# Advice please -Taking horses to ride on the beach



## jellyshark (22 July 2015)

Hi we want to take a the horses to the beach - the information I can find is very vague, can anybody tell me the best locations in the north west or north wales, that also has easy lorry parking. I was thinking of going to somewhere on the Wirral or Talacre area.


----------



## xxcharlottexx (22 July 2015)

Ainsdale beach is good with the horses. You can park in a car park right on the beach and off you go!


----------



## shadeofshyness (24 July 2015)

I'm from Formby and the beach riding there is great, really miss it since I left home. 
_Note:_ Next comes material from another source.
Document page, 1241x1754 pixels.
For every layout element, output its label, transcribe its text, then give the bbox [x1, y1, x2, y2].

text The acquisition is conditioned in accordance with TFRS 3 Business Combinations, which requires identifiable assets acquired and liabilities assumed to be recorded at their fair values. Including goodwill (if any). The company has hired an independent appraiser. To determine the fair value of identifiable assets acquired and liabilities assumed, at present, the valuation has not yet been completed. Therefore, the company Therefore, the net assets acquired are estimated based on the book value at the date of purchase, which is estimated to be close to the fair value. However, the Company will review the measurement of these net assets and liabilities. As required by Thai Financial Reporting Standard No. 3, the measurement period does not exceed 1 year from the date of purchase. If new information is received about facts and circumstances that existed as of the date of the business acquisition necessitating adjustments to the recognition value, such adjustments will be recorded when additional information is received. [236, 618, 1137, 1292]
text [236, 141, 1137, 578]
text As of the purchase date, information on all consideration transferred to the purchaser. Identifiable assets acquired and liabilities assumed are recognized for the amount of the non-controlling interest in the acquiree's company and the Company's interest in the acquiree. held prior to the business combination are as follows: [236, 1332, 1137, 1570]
Further along, Ainsdale/Southport are good too.


----------



## quirky (24 July 2015)

If you go to Ainsdale, beware of the gullies. I have been on the beach with somebody who thought they were cantering through a puddle, they ended up completely submerged. They both got out unharmed but it was terrifying to watch.
I prefer St Anne's beach, near the sand yachting place. Big car park, no danger of being blocked in.


----------



## webble (24 July 2015)

Talacre is good but gets very busy this time of year and parking isn't good in the summer. It's fantastic in winter though


----------



## Moomin1 (24 July 2015)

Penmaenmawr beach used to be fab, though I haven't taken a horse there within the last 20 years so it would be wise to check further

ETA, I do recall having to ride underneath a railway track in a short tunnel to get there so again, may be worth checking further lol!


----------



## jellyshark (24 July 2015)

Thanks for all the advice


----------



## brighteyes (25 July 2015)

quirky said:



			If you go to Ainsdale, beware of the gullies. I have been on the beach with somebody who thought they were cantering through a puddle, they ended up completely submerged. They both got out unharmed but it was terrifying to watch.
I prefer St Anne's beach, near the sand yachting place. Big car park, no danger of being blocked in.
		
Click to expand...

But still be aware that the going can change dramatically underfoot, trust nothing you haven't ridden over previously and be vigilant for incoming tide and dogs. You need a parking pass for St Annes on North Beach and Fairhaven between 9 am and 6 pm 7 days a week. Outside those hours, you are fine and no parking charge to pay, either.


----------



## mairiwick (25 July 2015)

We did Formby a few weeks ago it was fantastic! Got there at midday, pretty much high tide, was very crowded and not much beach for two horses who had never been before but as we carried on to the left it got quieter and the tide went out. They absolutely loved it and so did we! Also really liked the tracks around the woods you can opt to ride through on the way back, making a circular route. We went on a weekday, I definitely wouldn't brave it at the weekend unless very early/late!


----------